In 1935 an insurance man going through old Atlantic City government documents found a bill of lading for an 1844 shipment of slaves from Hope H. Slatter in Baltimore to Shadrack F. Slatter in New Orleans.[18] Capt. Hugh Martin of the brig Kirkwood and Slatter had negotiated fixed rates by age: $12 each to transport those over 10 years old, $6 for those under 10 years old, and "children at the breast no charge."[18] In 1844 abolitionist William Jay reprinted a newspaper advertisement of Slatter's that instructed potential clients to seek out his agent at Booth's Garden.[19]
The brothers Slatter had a stand in New Orleans at Esplanade and Moreau.[20] It was typical for interstate slave-trading businesses like the one owned by the Slatters to have a buying location in the Upper South and a selling location in the Lower South.[5] In 1848 The Liberator reported that H. H. Slatter had used four men armed with pistols, clubs and Bowie knives to help him quell a crowd surrounding one of his shipments, likely the people who attempted to escape to freedom in the Pearl incident.[21][22] Around 1848 Slatter sold his premises to Bernard M. Campbell and Walter L. Campbell.[23] According to Carol Wilson's history of the kidnapping of free people of color in the pre-Civil War United States, "By 1839, the [Pennsylvania Abolition Society] was referring to [George] Alberti as the 'well known' kidnapper. His reputation spread beyond the Philadelphia area to Baltimore; in 1837 The Liberator carried a report on Alberti's activities in that city. Two Baltimore policemen traveled to Philadelphia with a warrant from the governor of Maryland for Alberti's arrest. In Baltimore, Alberti and an accomplice, Andrew S. Smith, had been charged with obtaining money under false pretenses after kidnapping two Philadelphia blacks and selling them to Baltimore resident Hope S. Slater [sic] for eleven hundred dollars. When Slater discovered that the two were free, he swore out a complaint before the grand jury, which indicted Alberti and Smith."[24]

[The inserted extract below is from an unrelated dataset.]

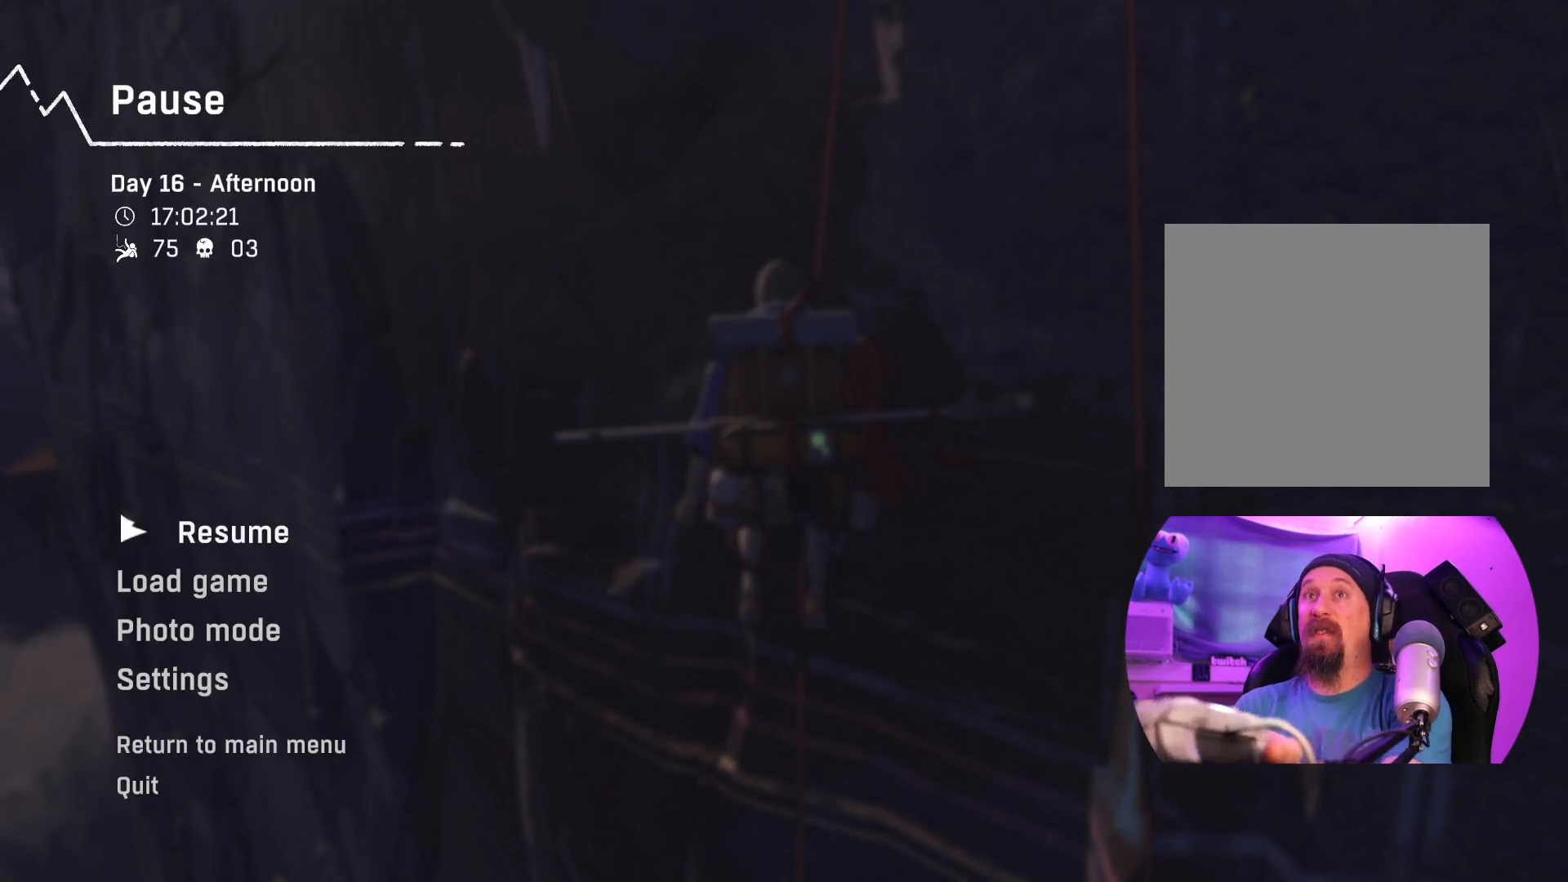
{"buttons": ["L1", "L2"], "left_stick": "center", "right_stick": "center", "events": [[484, "L1", "down"], [484, "L2", "down"]]}
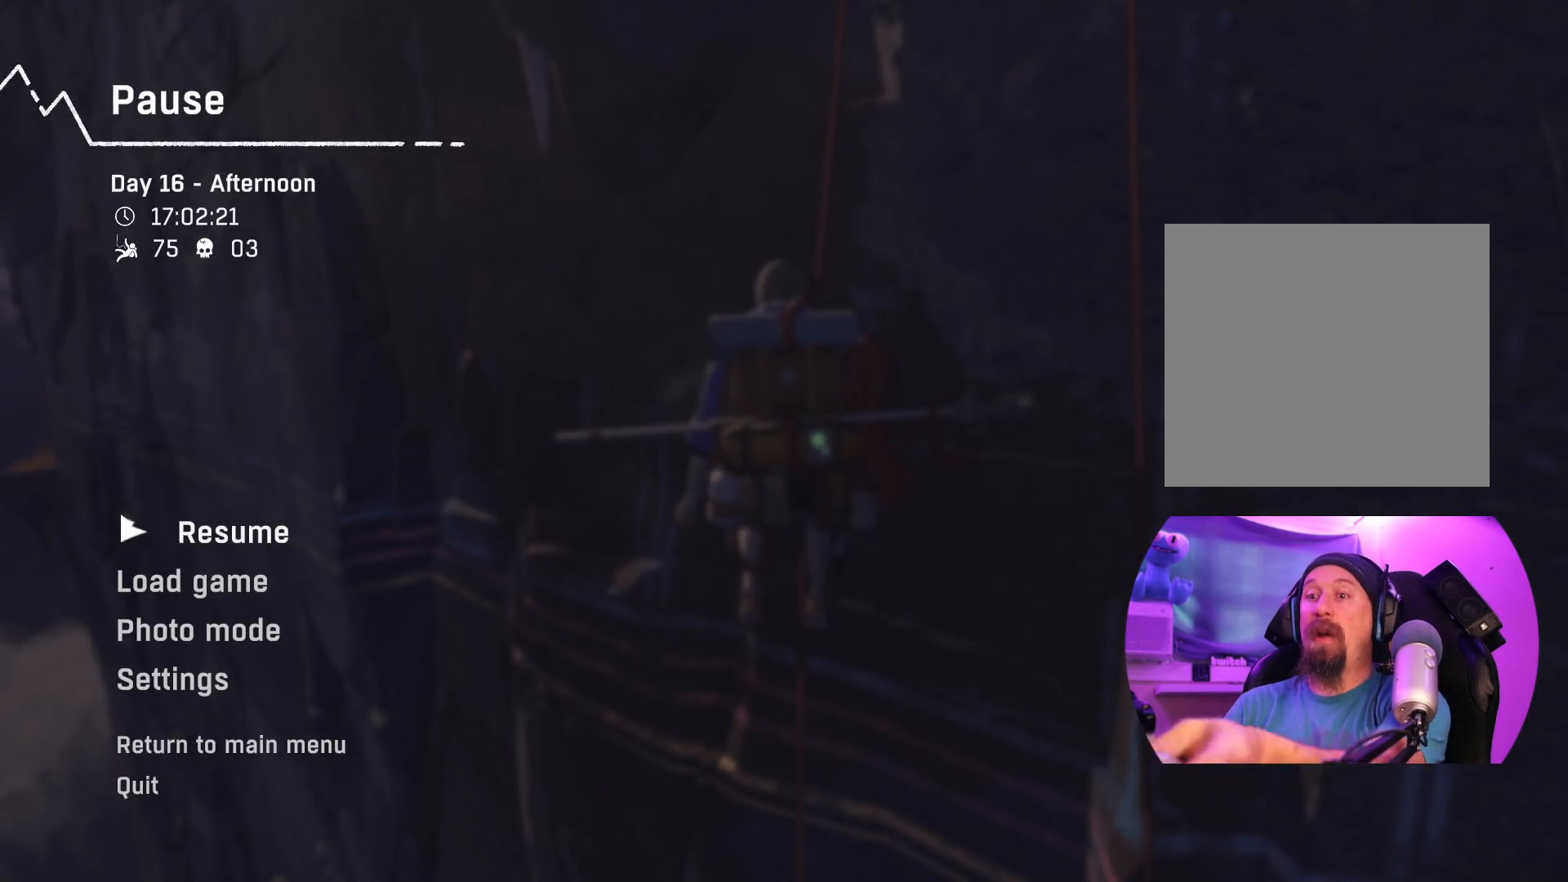
{"buttons": [], "left_stick": "center", "right_stick": "center", "events": [[117, "L1", "up"], [117, "L2", "up"]]}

After having made his fortune, he built a mansion, and later moved to Florida where he owned a sugar plantation.[3] Slatter lived in Fayetteville, North Carolina for few months and was remembered there as a "well known and wealthy negro trader."[25] He likely owned a plantation in Mobile, Alabama, as well, because at the time the 1850 U.S. census he was the legal owner of 82 enslaved people in that district, 75 male slaves aged 25 to 38, and seven female slaves, aged 25 to 40.[26] Slatter died of disease, a victim of the 1853 yellow fever epidemic.[3][27] At the time of his death he owned a theater and "the old bank" in Mobile, and was the director of several insurance companies.[28] He died intestate, his heirs were his widow and four children, three of whom were minors at the time of his death.[29]
A 21st-century historian has described Slatter as an "iconic human trafficker, a diabolical character wringing profits from human tragedy. But business was steady, and Slatter had rationalizations at the ready".[30] In his day, Slatter seems to have elicited some of the more cutting opprobrium available to abolitionists.